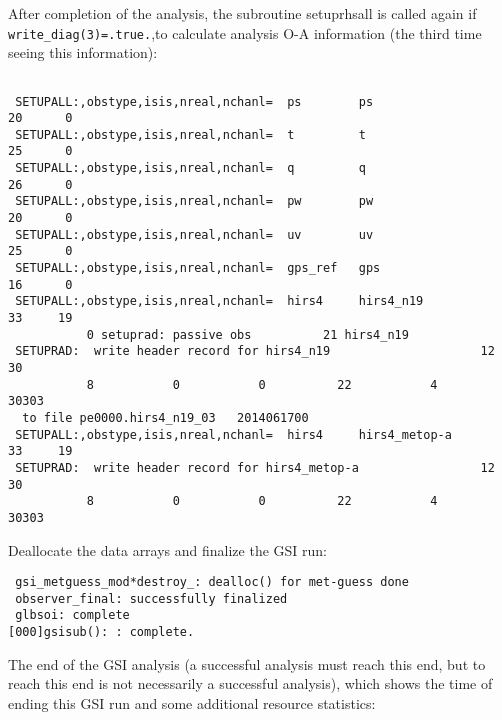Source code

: After completion of the analysis, the subroutine setuprhsall is called again if \verb|write_diag(3)=.true.|,to calculate analysis O-A information (the third time seeing this information):
\begin{scriptsize}
\begin{verbatim}

 SETUPALL:,obstype,isis,nreal,nchanl=  ps        ps                       20      0
 SETUPALL:,obstype,isis,nreal,nchanl=  t         t                        25      0
 SETUPALL:,obstype,isis,nreal,nchanl=  q         q                        26      0
 SETUPALL:,obstype,isis,nreal,nchanl=  pw        pw                       20      0
 SETUPALL:,obstype,isis,nreal,nchanl=  uv        uv                       25      0
 SETUPALL:,obstype,isis,nreal,nchanl=  gps_ref   gps                      16      0
 SETUPALL:,obstype,isis,nreal,nchanl=  hirs4     hirs4_n19                33     19
           0 setuprad: passive obs          21 hirs4_n19
 SETUPRAD:  write header record for hirs4_n19                     12          30
           8           0           0          22           4       30303
  to file pe0000.hirs4_n19_03   2014061700
 SETUPALL:,obstype,isis,nreal,nchanl=  hirs4     hirs4_metop-a            33     19
 SETUPRAD:  write header record for hirs4_metop-a                 12          30
           8           0           0          22           4       30303

\end{verbatim}
\end{scriptsize}
Deallocate the data arrays and finalize the GSI run:
\begin{scriptsize}
\begin{verbatim}
 gsi_metguess_mod*destroy_: dealloc() for met-guess done
 observer_final: successfully finalized
 glbsoi: complete
[000]gsisub(): : complete.
\end{verbatim}
\end{scriptsize}
The end of the GSI analysis (a successful analysis must reach this end, but to reach this end is not necessarily a successful analysis), which shows the time of ending this GSI run and some additional resource statistics:
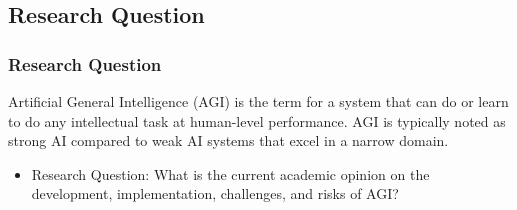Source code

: \documentclass[
	11pt, %
]{beamer}
\begin{document}
\subsection{Research Question}

\begin{frame}
	\frametitle{Research Question}
    

    Artificial General Intelligence (AGI) is the term for a system that can do or learn to do any intellectual task at human-level performance. AGI is typically noted as strong AI compared to weak AI systems that excel in a narrow domain.
       
	\bigskip %

	\begin{itemize}
		\item Research Question: What is the current academic opinion on the development, implementation, challenges, and risks of AGI?
	\end{itemize}
    
\end{frame}

\end{document}
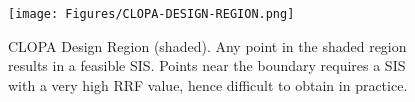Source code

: \documentclass[journal]{IEEEtran}
\begin{document}
\begin{figure}[]
\centering
\texttt{[image: Figures/CLOPA-DESIGN-REGION.png]}
\caption{CLOPA Design Region (shaded). Any point in the shaded region results in a feasible SIS. Points near the boundary requires a SIS with a very high RRF value, hence difficult to obtain in practice.}
\label{fig:design-region-cyber-prob}
\end{figure}
\end{document}

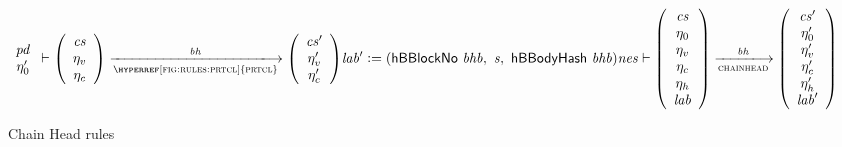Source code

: \begin{figure}[ht]
\begin{equation}
{      {
        {\begin{array}{c}
            \var{pd} \\
            \eta_0' \\
         \end{array}}
        \vdash
        {\left(\begin{array}{c}
              \var{cs} \\
              \eta_v \\
              \eta_c \\
        \end{array}\right)}
        \trans{\hyperref[fig:rules:prtcl]{prtcl}}{\var{bh}}
        {\left(\begin{array}{c}
              \var{cs'} \\
              \eta_v' \\
              \eta_c' \\
        \end{array}\right)}
      } \\~\\~\\
      \var{lab'}\leteq (\hBBlockNo{bhb},~\var{s},~\hBBodyHash{bhb} ) \\
    }
    {
      \var{nes}
      \vdash
      {\left(\begin{array}{c}
            \var{cs} \\
            \eta_0 \\
            \eta_v \\
            \eta_c \\
            \eta_h \\
            \var{lab} \\
      \end{array}\right)}
      \trans{chainhead}{\var{bh}}
      {\left(\begin{array}{c}
            \var{cs}' \\
            \eta_0' \\
            \eta_v' \\
            \eta_c' \\
            \eta_h' \\
            \var{lab}' \\
      \end{array}\right)}
    }
  \end{equation}
  \caption{Chain Head rules}
  \label{fig:rules:chainhead}
\end{figure}

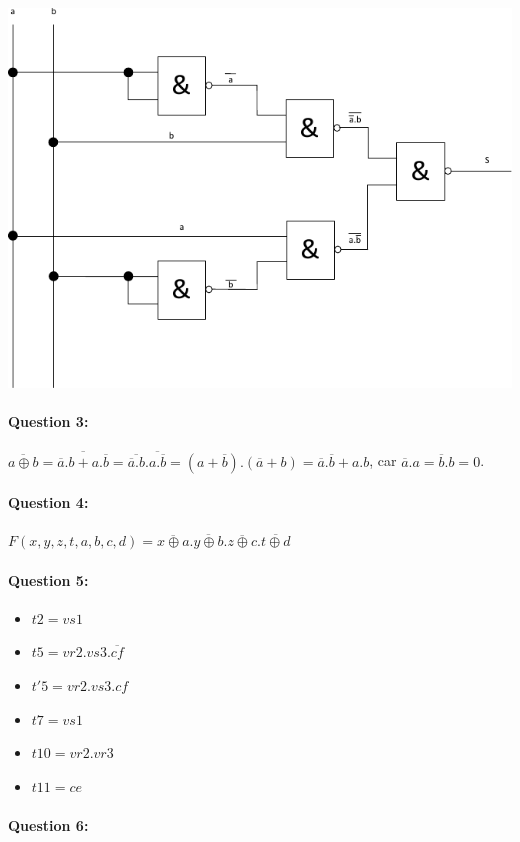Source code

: \begin{center}
 \includegraphics[width=0.7\linewidth]{img/nands}
\end{center}

\paragraph{Question 3:} $\overline{a \oplus b} = \overline{\overline{a}.b+a.\overline{b}}= \overline{\overline{a}.b}.\overline{a.\overline{b}} = (a+\overline{b}).(\overline{a}+b) = \overline{a}.\overline{b} + a.b$, car $\overline{a}.a=\overline{b}.b=0$.

\paragraph{Question 4:} $F(x,y,z,t,a,b,c,d)=\overline{x \oplus a}.\overline{y \oplus b}.\overline{z \oplus c}.\overline{t \oplus d}$

\paragraph{Question 5:}

\begin{itemize}
 \item $t2=vs1$
 \item $t5=vr2.vs3.\overline{cf}$
 \item $t'5=vr2.vs3.cf$
 \item $t7=vs1$
 \item $t10=vr2.vr3$
 \item $t11=ce$
\end{itemize}

\newpage

\paragraph{Question 6:}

*EXERCISE GOAL:*
Each entry above should come back word for word, and no picture should come with it.

*ANSWER FOR THE TASK:*
Source code

: After completion of the analysis, the subroutine setuprhsall is called again if \verb|write_diag(3)=.true.|,to calculate analysis O-A information (the third time seeing this information):
\begin{scriptsize}
\begin{verbatim}

 SETUPALL:,obstype,isis,nreal,nchanl=  ps        ps                       20      0
 SETUPALL:,obstype,isis,nreal,nchanl=  t         t                        25      0
 SETUPALL:,obstype,isis,nreal,nchanl=  q         q                        26      0
 SETUPALL:,obstype,isis,nreal,nchanl=  pw        pw                       20      0
 SETUPALL:,obstype,isis,nreal,nchanl=  uv        uv                       25      0
 SETUPALL:,obstype,isis,nreal,nchanl=  gps_ref   gps                      16      0
 SETUPALL:,obstype,isis,nreal,nchanl=  hirs4     hirs4_n19                33     19
           0 setuprad: passive obs          21 hirs4_n19
 SETUPRAD:  write header record for hirs4_n19                     12          30
           8           0           0          22           4       30303
  to file pe0000.hirs4_n19_03   2014061700
 SETUPALL:,obstype,isis,nreal,nchanl=  hirs4     hirs4_metop-a            33     19
 SETUPRAD:  write header record for hirs4_metop-a                 12          30
           8           0           0          22           4       30303

\end{verbatim}
\end{scriptsize}
Deallocate the data arrays and finalize the GSI run:
\begin{scriptsize}
\begin{verbatim}
 gsi_metguess_mod*destroy_: dealloc() for met-guess done
 observer_final: successfully finalized
 glbsoi: complete
[000]gsisub(): : complete.
\end{verbatim}
\end{scriptsize}
The end of the GSI analysis (a successful analysis must reach this end, but to reach this end is not necessarily a successful analysis), which shows the time of ending this GSI run and some additional resource statistics:
Source code

: \documentclass[
	11pt, %
]{beamer}
\begin{document}
\subsection{Research Question}

\begin{frame}
	\frametitle{Research Question}
    

    Artificial General Intelligence (AGI) is the term for a system that can do or learn to do any intellectual task at human-level performance. AGI is typically noted as strong AI compared to weak AI systems that excel in a narrow domain.
       
	\bigskip %

	\begin{itemize}
		\item Research Question: What is the current academic opinion on the development, implementation, challenges, and risks of AGI?
	\end{itemize}
    
\end{frame}

\end{document}
Source code

: \documentclass[journal]{IEEEtran}
\begin{document}
\begin{figure}[]
\centering
\texttt{[image: Figures/CLOPA-DESIGN-REGION.png]}
\caption{CLOPA Design Region (shaded). Any point in the shaded region results in a feasible SIS. Points near the boundary requires a SIS with a very high RRF value, hence difficult to obtain in practice.}
\label{fig:design-region-cyber-prob}
\end{figure}
\end{document}

Source code

: \begin{figure}[ht]
\begin{equation}
{      {
        {\begin{array}{c}
            \var{pd} \\
            \eta_0' \\
         \end{array}}
        \vdash
        {\left(\begin{array}{c}
              \var{cs} \\
              \eta_v \\
              \eta_c \\
        \end{array}\right)}
        \trans{\hyperref[fig:rules:prtcl]{prtcl}}{\var{bh}}
        {\left(\begin{array}{c}
              \var{cs'} \\
              \eta_v' \\
              \eta_c' \\
        \end{array}\right)}
      } \\~\\~\\
      \var{lab'}\leteq (\hBBlockNo{bhb},~\var{s},~\hBBodyHash{bhb} ) \\
    }
    {
      \var{nes}
      \vdash
      {\left(\begin{array}{c}
            \var{cs} \\
            \eta_0 \\
            \eta_v \\
            \eta_c \\
            \eta_h \\
            \var{lab} \\
      \end{array}\right)}
      \trans{chainhead}{\var{bh}}
      {\left(\begin{array}{c}
            \var{cs}' \\
            \eta_0' \\
            \eta_v' \\
            \eta_c' \\
            \eta_h' \\
            \var{lab}' \\
      \end{array}\right)}
    }
  \end{equation}
  \caption{Chain Head rules}
  \label{fig:rules:chainhead}
\end{figure}

Source code

: \begin{center}
 \includegraphics[width=0.7\linewidth]{img/nands}
\end{center}

\paragraph{Question 3:} $\overline{a \oplus b} = \overline{\overline{a}.b+a.\overline{b}}= \overline{\overline{a}.b}.\overline{a.\overline{b}} = (a+\overline{b}).(\overline{a}+b) = \overline{a}.\overline{b} + a.b$, car $\overline{a}.a=\overline{b}.b=0$.

\paragraph{Question 4:} $F(x,y,z,t,a,b,c,d)=\overline{x \oplus a}.\overline{y \oplus b}.\overline{z \oplus c}.\overline{t \oplus d}$

\paragraph{Question 5:}

\begin{itemize}
 \item $t2=vs1$
 \item $t5=vr2.vs3.\overline{cf}$
 \item $t'5=vr2.vs3.cf$
 \item $t7=vs1$
 \item $t10=vr2.vr3$
 \item $t11=ce$
\end{itemize}

\newpage

\paragraph{Question 6:}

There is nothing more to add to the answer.